Calculating Metric/Metric Tensor for Curved Spaces

[marcusesses]

I'm having some troubles with a very basic definition of the metric tensor.
The metric is defined as

$$ds^2 =[f(x + dx, y+dy) - f(x,y)]^2$$

However, I can't see how this is equal to

$$\frac{\partial r} {\partial x} \frac{\partial r} {\partial x}dx^2 + 2 \frac{\partial r} {\partial x} \frac{\partial r} {\partial y}dxdy + \frac{\partial r} {\partial y} \frac{\partial r} {\partial y} dy^2$$

I can see it in the linear case, like when
$$r = x+y$$
since
$$ds^2 = dx^2 + 2 dxdy + dy^2$$
for example. But what if there is a non-linear relation, like
$$f(x,y) = x^2 - y$$
it will produce terms like $$dx^4$$ ...(I think, anyway).

Basically, what I'm asking is how do you calculate the metric tensor components
$$g_{\alpha\beta}$$?
Are they just found by making assumptions in the curved space you are in?How do you calculate the metric tensor from the metric?

 

[pmb_phy]

I'm having some troubles with a very basic definition of the metric tensor.
The metric is defined as

$$ds^2 =[f(x + dx, y+dy) - f(x,y)]^2$$

There is no such thing as the metric tensor. There are many metric tensors. I know of only two myself that I find in common use in geometry and physics and that is the Euclidean metric and the metric of spacetime (does this metric tensor have a name??). The metric is different from the distance function. The distance function induces a topology whereas the metric defines the scalar product of two vectors. They need not be the same and in those two I mentioned above are not. Distance let's one define neighborhoods and neighborhoods allow one open and closed sets which allows one to define the topology of the space.

The quantity you have above doesn't look like anything I recognize. What you have ican be viewed as the equation of a surface, i.e. z = f(x,y). The ds is then the difference in height (delta z) of neighboring points. It does not represent the Euclidean distance between two points as I would recognize it. Can you tell us what this f(x,y) is an how its supposed to fit into the definition of a metric?

Basically, what I'm asking is how do you calculate the metric tensor components
$$g_{\alpha\beta}$$?
Are they just found by making assumptions in the curved space you are in?

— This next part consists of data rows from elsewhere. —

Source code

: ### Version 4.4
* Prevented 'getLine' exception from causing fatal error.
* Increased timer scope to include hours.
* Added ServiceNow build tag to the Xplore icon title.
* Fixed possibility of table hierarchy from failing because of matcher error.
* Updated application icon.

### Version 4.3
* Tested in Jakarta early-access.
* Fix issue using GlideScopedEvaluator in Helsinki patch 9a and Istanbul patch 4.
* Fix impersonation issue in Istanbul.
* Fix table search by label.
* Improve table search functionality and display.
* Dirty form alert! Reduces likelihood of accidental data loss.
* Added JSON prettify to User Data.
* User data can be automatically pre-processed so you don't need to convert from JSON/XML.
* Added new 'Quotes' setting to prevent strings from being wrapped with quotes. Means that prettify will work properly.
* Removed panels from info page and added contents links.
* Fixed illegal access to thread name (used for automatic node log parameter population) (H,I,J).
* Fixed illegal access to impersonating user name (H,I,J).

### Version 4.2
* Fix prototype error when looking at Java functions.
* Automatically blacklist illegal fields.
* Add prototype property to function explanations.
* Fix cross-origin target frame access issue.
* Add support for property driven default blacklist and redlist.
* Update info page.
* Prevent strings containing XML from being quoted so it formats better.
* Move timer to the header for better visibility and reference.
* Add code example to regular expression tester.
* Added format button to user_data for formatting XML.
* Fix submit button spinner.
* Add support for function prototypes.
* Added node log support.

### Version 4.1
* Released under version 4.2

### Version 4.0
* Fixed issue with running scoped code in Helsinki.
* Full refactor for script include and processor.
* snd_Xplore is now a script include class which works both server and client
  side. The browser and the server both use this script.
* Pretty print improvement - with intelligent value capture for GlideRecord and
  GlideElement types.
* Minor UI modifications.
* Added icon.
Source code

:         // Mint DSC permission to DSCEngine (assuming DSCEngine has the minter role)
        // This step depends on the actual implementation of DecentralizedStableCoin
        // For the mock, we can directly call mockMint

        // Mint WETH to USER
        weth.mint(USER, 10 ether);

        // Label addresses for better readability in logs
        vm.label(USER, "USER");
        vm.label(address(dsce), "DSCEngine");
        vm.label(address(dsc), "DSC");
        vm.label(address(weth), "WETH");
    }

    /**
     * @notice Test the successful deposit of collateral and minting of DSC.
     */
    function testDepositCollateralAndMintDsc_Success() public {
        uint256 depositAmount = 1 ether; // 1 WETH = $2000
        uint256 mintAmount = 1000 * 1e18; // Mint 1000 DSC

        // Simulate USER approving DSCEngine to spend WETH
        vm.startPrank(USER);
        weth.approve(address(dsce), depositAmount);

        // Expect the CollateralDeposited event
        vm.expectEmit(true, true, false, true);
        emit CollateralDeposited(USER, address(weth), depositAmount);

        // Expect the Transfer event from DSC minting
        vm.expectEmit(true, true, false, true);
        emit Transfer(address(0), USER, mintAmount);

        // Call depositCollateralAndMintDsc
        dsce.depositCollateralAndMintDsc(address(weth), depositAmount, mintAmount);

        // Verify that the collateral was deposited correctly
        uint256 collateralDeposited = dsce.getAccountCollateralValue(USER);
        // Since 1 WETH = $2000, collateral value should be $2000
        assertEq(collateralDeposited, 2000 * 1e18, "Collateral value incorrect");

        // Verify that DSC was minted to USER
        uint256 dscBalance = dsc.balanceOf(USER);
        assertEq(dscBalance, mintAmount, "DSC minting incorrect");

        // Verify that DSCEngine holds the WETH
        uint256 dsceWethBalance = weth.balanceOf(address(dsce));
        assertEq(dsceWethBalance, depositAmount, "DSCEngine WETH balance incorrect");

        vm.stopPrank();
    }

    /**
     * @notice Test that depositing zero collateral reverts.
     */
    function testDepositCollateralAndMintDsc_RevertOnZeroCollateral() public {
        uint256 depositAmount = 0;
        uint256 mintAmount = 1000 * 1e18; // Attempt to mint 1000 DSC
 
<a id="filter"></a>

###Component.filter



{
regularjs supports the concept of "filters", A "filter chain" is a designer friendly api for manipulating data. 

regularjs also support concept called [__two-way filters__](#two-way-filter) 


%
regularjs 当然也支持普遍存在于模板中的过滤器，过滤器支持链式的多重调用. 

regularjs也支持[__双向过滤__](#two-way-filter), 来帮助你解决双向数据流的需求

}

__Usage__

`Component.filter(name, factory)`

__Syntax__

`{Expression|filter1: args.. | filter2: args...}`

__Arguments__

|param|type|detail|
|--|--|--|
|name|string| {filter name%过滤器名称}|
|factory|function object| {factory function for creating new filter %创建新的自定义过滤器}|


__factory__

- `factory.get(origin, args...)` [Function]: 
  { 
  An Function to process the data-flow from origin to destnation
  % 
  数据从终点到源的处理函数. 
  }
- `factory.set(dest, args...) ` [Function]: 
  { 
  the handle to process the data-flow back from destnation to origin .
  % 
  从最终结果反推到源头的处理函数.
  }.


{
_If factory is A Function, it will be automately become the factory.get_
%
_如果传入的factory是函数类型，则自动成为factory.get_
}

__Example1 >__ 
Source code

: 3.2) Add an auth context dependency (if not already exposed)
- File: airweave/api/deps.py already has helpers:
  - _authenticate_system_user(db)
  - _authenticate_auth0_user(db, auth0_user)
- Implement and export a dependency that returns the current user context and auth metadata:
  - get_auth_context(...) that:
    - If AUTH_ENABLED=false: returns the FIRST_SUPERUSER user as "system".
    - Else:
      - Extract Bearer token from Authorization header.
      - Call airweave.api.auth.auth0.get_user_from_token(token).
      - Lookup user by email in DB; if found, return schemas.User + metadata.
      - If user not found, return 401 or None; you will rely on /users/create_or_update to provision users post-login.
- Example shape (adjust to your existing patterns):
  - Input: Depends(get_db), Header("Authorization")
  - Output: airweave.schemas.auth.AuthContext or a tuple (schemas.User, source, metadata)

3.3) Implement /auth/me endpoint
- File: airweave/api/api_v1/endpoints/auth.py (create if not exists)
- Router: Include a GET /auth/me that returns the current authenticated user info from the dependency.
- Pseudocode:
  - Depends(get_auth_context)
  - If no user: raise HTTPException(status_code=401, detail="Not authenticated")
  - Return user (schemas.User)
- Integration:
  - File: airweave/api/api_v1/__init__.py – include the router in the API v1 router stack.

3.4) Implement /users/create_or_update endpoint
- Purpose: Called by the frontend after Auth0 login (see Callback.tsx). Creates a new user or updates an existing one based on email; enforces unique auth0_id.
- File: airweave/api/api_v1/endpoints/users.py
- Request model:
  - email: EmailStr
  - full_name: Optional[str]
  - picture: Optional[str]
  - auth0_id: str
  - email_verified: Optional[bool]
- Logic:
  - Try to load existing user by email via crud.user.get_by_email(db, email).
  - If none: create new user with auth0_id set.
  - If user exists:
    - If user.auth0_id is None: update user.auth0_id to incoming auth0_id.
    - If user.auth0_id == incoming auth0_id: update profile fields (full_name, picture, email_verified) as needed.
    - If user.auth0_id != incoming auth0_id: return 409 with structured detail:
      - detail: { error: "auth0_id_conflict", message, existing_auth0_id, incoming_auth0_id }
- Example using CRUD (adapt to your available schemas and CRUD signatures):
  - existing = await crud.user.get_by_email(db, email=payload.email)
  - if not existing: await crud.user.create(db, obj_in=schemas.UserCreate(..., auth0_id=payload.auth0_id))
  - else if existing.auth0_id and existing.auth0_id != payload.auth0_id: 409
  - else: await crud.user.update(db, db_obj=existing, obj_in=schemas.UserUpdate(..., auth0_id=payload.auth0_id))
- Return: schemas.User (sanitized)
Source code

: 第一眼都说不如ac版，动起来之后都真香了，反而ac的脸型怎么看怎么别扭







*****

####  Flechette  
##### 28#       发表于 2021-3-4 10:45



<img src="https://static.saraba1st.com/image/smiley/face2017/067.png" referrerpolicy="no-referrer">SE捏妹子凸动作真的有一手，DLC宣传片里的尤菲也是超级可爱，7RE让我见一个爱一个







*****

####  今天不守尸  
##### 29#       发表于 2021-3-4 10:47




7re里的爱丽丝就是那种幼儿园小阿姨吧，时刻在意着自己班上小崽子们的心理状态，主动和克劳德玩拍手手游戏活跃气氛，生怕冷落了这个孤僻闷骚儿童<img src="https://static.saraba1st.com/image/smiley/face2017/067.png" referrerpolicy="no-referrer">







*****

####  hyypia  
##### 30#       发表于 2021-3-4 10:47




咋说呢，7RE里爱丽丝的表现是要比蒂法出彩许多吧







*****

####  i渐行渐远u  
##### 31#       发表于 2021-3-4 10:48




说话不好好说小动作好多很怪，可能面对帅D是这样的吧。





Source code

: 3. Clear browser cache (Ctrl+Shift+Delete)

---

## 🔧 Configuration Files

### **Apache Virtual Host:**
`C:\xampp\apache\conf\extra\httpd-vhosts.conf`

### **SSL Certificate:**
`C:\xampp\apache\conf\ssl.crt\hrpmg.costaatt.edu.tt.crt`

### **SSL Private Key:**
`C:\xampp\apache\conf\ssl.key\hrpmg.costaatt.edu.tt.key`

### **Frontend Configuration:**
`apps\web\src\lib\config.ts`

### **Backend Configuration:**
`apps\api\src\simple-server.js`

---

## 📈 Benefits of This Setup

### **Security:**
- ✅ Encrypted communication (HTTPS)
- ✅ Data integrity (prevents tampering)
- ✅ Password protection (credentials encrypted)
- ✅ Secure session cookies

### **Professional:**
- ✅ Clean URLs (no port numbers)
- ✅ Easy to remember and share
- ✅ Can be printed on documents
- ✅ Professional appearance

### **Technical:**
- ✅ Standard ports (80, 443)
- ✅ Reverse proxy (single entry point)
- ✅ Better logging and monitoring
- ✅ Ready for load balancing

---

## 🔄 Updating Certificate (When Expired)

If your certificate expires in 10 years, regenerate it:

The space need not be curved to define a metric tensor on it. You can't simply say "Here is Rⁿ. What is the metric for this space?". CAn't be done since there is a lack of information here. Someone has to give you the metric or tell you how the metric tensor maps basis vectors to scalars.


Best wishes

Pete

 

[tacman]

The metric tensor is a mathematical object that encodes the information about the geometry of a curved space. It is defined as the matrix of coefficients g_{\alpha\beta} in the expression for the squared infinitesimal distance, ds^2 = g_{\alpha\beta}dx^\alpha dx^\beta. In other words, the metric tensor is a way of representing the relationship between infinitesimal changes in coordinates (dx^\alpha) and the corresponding changes in distance (ds) in a curved space.

To calculate the metric tensor components, g_{\alpha\beta}, you need to first have a metric, g, which describes the geometry of your curved space. This metric can be defined in terms of a coordinate system and a set of basis vectors. For example, in spherical coordinates, the metric is given by:

ds^2 = dr^2 + r^2d\theta^2 + r^2\sin^2\theta d\phi^2

Here, r, \theta, and \phi are the coordinates, and the basis vectors are (1,0,0), (0,1,0), and (0,0,1). From this metric, you can calculate the metric tensor components by using the formula:

g_{\alpha\beta} = \frac{\partial x^i}{\partial x^\alpha}\frac{\partial x^j}{\partial x^\beta}g_{ij}

Where x^i and x^j are the basis vectors, and g_{ij} are the components of the metric. This formula can be generalized to any coordinate system and metric.

In the case of a non-linear relation, such as f(x,y) = x^2 - y, the metric will still have the same form as above, but the components g_{ij} will be different. These components can be calculated by taking derivatives of the metric with respect to the coordinates.

To summarize, the metric tensor is a way of representing the geometry of a curved space, and its components can be calculated from the metric of that space. The metric tensor is not assumed, but rather derived from the underlying geometry of the space.